Many people espouse that health systems belong to individual nations, but this is not entirely true. There is a large amount of EU law that impacts the health systems in every European country; for example, there are pieces of legislation on the harmonisation of medical professionals like doctors and nurses, and there is European legislation on medical devices and pharmaceuticals. There is also a huge European budget dedicated to research. Last but not least, in terms of economic governance, there are country-specific recommendations where the EC assesses national budgets, and it makes concrete country-specifi c recommendations with regards to the national budgets. We at EPHA examine these recommendations from a health perspective since several of them impact national health budgets. This clearly demonstrates again the direct European influence on national healthcare systems.
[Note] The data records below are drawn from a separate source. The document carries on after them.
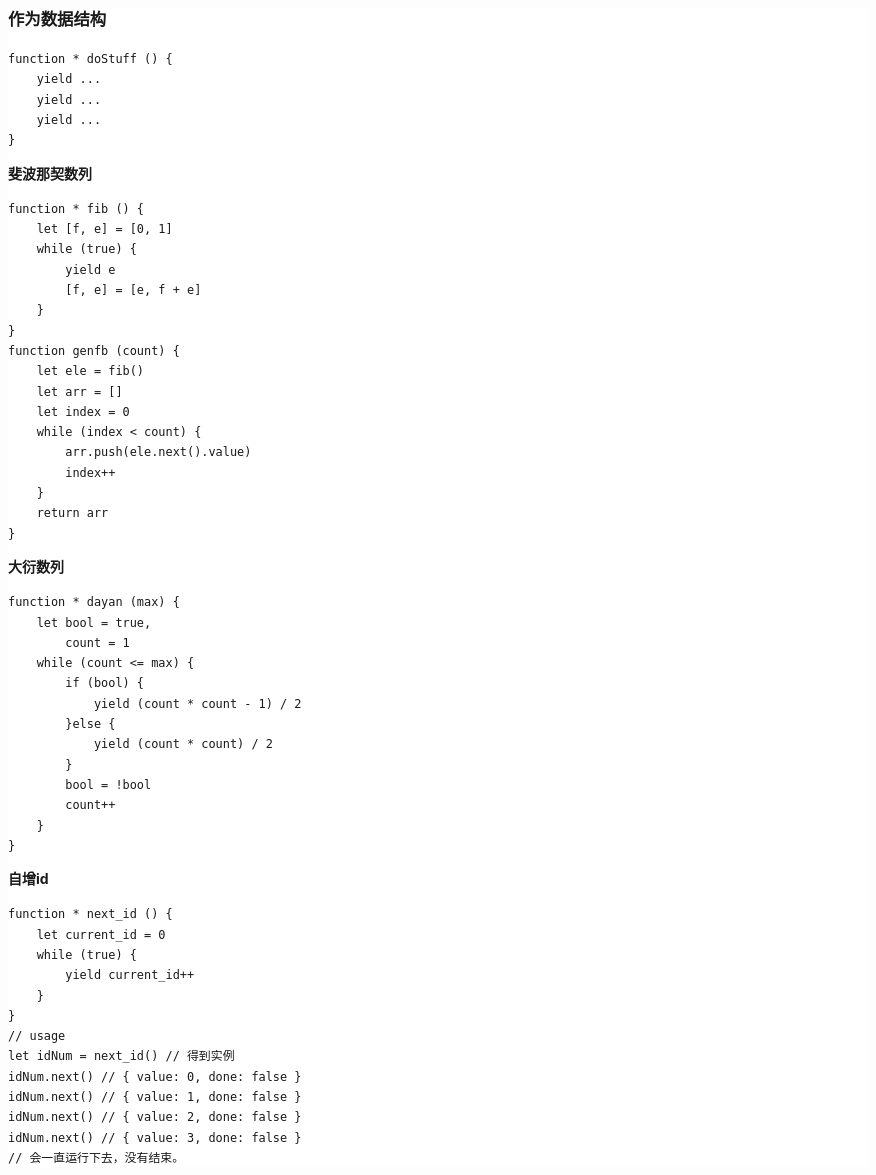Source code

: ### 作为数据结构

    function * doStuff () {
        yield ...
        yield ...
        yield ...
    }

**斐波那契数列**  

    function * fib () {
        let [f, e] = [0, 1]
        while (true) {
            yield e
            [f, e] = [e, f + e]
        }
    }
    function genfb (count) {
        let ele = fib()
        let arr = []
        let index = 0
        while (index < count) {
            arr.push(ele.next().value)
            index++
        }
        return arr
    }

**大衍数列**  

    function * dayan (max) {
        let bool = true,
            count = 1
        while (count <= max) {
            if (bool) {
                yield (count * count - 1) / 2
            }else {
                yield (count * count) / 2
            }
            bool = !bool
            count++
        }
    }

**自增id**  

    function * next_id () {
        let current_id = 0
        while (true) {
            yield current_id++
        }
    }
    // usage 
    let idNum = next_id() // 得到实例
    idNum.next() // { value: 0, done: false }
    idNum.next() // { value: 1, done: false }
    idNum.next() // { value: 2, done: false }
    idNum.next() // { value: 3, done: false }
    // 会一直运行下去，没有结束。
In regards to communicable diseases, we consider them as health threats. We have several EPHA members who put forth calls to action regarding communicable diseases and their treatments within the healthcare system. For chronic diseases, we again monitor the relevant European policy documents, decisions and recommendations, and we highlight our concerns to the appropriate political bodies. As for access to medication and access to healthcare, this is a crucial area of concern in terms of EPHA’s fundamental rights approach. Access to healthcare is a legal right and is a legal obligation of both the European state and European institutions to promote this outcome. Unfortunately, the right to health is very often side-lined and forgotten in economically driven health policy. For example, due to the economic crisis that started in 2008 and the impact this crisis has had on our health systems, many Member States have passed legislation that has resulted in some people – mostly those most vulnerable – being excluded from the healthcare system and basic medicines. This is something that EPHA cannot accept.
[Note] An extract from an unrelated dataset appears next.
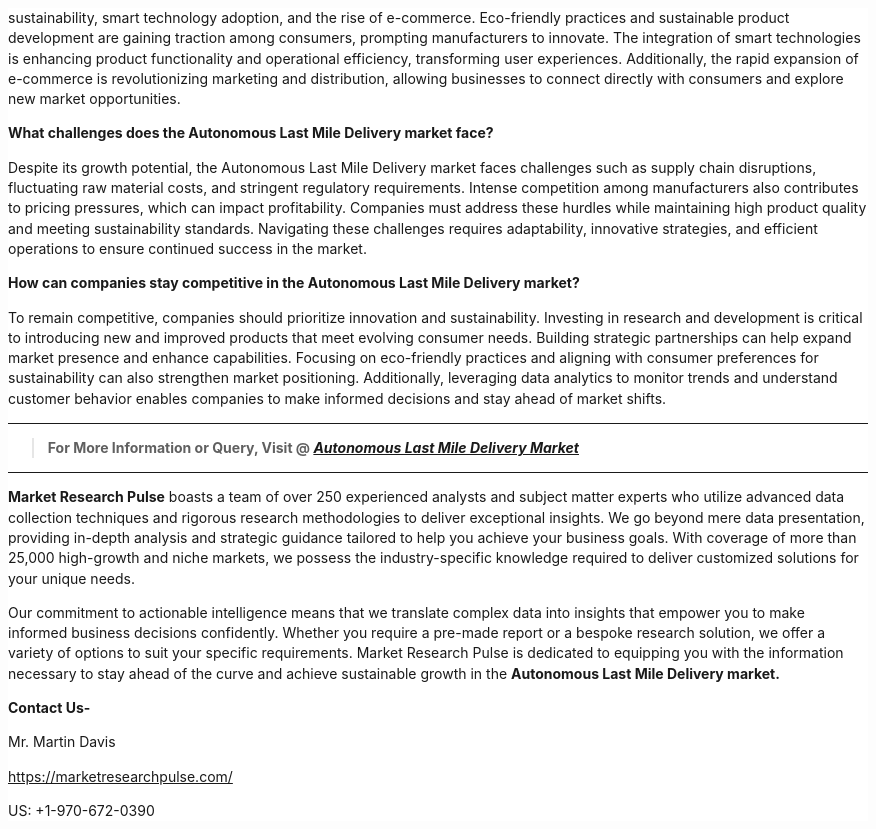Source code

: sustainability, smart technology adoption, and the rise of e-commerce. Eco-friendly practices and sustainable product development are gaining traction among consumers, prompting manufacturers to innovate. The integration of smart technologies is enhancing product functionality and operational efficiency, transforming user experiences. Additionally, the rapid expansion of e-commerce is revolutionizing marketing and distribution, allowing businesses to connect directly with consumers and explore new market opportunities.</p><p><strong>What challenges does the Autonomous Last Mile Delivery market face?</strong></p><p>Despite its growth potential, the Autonomous Last Mile Delivery market faces challenges such as supply chain disruptions, fluctuating raw material costs, and stringent regulatory requirements. Intense competition among manufacturers also contributes to pricing pressures, which can impact profitability. Companies must address these hurdles while maintaining high product quality and meeting sustainability standards. Navigating these challenges requires adaptability, innovative strategies, and efficient operations to ensure continued success in the market.</p><p><strong>How can companies stay competitive in the Autonomous Last Mile Delivery market?</strong></p><p>To remain competitive, companies should prioritize innovation and sustainability. Investing in research and development is critical to introducing new and improved products that meet evolving consumer needs. Building strategic partnerships can help expand market presence and enhance capabilities. Focusing on eco-friendly practices and aligning with consumer preferences for sustainability can also strengthen market positioning. Additionally, leveraging data analytics to monitor trends and understand customer behavior enables companies to make informed decisions and stay ahead of market shifts.</p><hr /><blockquote><p><strong>For More Information or Query, Visit @&nbsp;<em><a href="https://marketresearchpulse.com/report/83989/autonomous-last-mile-delivery-market?utm_source=Linkedin&utm_medium=029">Autonomous Last Mile Delivery Market</a></em></strong></p></blockquote><hr /><p><strong>Market Research Pulse</strong> boasts a team of over 250 experienced analysts and subject matter experts who utilize advanced data collection techniques and rigorous research methodologies to deliver exceptional insights. We go beyond mere data presentation, providing in-depth analysis and strategic guidance tailored to help you achieve your business goals. With coverage of more than 25,000 high-growth and niche markets, we possess the industry-specific knowledge required to deliver customized solutions for your unique needs.</p><p>Our commitment to actionable intelligence means that we translate complex data into insights that empower you to make informed business decisions confidently. Whether you require a pre-made report or a bespoke research solution, we offer a variety of options to suit your specific requirements. Market Research Pulse is dedicated to equipping you with the information necessary to stay ahead of the curve and achieve sustainable growth in the <strong>Autonomous Last Mile Delivery market.</strong></p><p><strong>Contact Us-</strong></p><p>Mr. Martin Davis</p><p>https://marketresearchpulse.com/</p><p>US: +1-970-672-0390</p>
People are starting to expect more of their healthcare systems in terms of technological advancements. What role do eHealth and mHealth measures have in healthcare systems?
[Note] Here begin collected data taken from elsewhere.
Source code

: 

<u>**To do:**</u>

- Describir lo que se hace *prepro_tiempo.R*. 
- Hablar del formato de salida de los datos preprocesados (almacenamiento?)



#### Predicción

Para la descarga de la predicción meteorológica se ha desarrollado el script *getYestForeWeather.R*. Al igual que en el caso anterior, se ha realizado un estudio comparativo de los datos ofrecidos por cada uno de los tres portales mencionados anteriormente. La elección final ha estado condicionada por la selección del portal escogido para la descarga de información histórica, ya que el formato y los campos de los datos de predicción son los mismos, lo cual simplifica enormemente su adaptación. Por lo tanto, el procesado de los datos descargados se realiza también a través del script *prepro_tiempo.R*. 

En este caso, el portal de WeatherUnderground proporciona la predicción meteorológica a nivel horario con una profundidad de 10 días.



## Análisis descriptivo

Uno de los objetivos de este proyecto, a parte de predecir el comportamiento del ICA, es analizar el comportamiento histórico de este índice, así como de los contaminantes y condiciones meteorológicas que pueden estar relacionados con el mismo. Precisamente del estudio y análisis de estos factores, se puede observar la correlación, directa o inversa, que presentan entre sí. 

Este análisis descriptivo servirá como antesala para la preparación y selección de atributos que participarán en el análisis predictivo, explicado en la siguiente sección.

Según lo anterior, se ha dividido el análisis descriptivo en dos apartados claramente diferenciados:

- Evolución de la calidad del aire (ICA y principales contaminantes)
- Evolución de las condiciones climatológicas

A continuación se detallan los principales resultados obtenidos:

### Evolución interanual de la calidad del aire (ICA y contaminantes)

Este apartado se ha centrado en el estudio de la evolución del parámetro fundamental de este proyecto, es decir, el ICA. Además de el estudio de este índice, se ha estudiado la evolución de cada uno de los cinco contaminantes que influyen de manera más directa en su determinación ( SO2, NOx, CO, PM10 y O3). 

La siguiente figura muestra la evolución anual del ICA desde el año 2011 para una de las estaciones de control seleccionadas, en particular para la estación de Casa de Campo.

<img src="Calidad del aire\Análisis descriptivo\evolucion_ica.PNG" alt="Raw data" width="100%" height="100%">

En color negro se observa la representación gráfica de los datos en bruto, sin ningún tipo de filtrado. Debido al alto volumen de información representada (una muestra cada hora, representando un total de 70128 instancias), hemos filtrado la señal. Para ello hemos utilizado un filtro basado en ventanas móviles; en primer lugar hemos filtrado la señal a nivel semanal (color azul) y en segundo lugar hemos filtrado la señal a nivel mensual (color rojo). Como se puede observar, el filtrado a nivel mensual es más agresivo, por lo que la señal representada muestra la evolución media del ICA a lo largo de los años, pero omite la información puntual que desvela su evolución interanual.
Healthcare systems are working with limited fi nancial resources, which has made scientists and policy makers alike think about innovative methods for how to save costs and how to improve the systems; EPHA considers eHealth and mHealth technologies as a possible tool to achieve these outcomes. eHealth solutions and mHealth applications can simultaneously help reduce the prevalence of medical conditions while saving time and costs for both patient and doctor. Health technologies can also improve access to care because they provide solutions for people living in rural areas, individuals with limited mobility or people living in vast countries such as Finland to stay in contact with medical professionals through mHealth applications.

Is EPHA fostering inclusion in their standard care policies?

EPHA wants to see these technologies taken up by healthcare systems more readily while ensuring that individuals with lower levels of e-literacy – such as the elderly – are not excluded from receiving care in this manner. We do not want to see eHealth and mHealth exacerbate existing healthcare inequalities. We also want to ensure that people are using these applications and methods in the right way so as to receive faster and more accurate diagnoses. To this point, we have collected EPHA member organisations working on those issues, prepared a briefing paper about eHealth and mHealth, issued a response to a recent EC mHealth Green Paper consultation and presented these documents to relevant forums.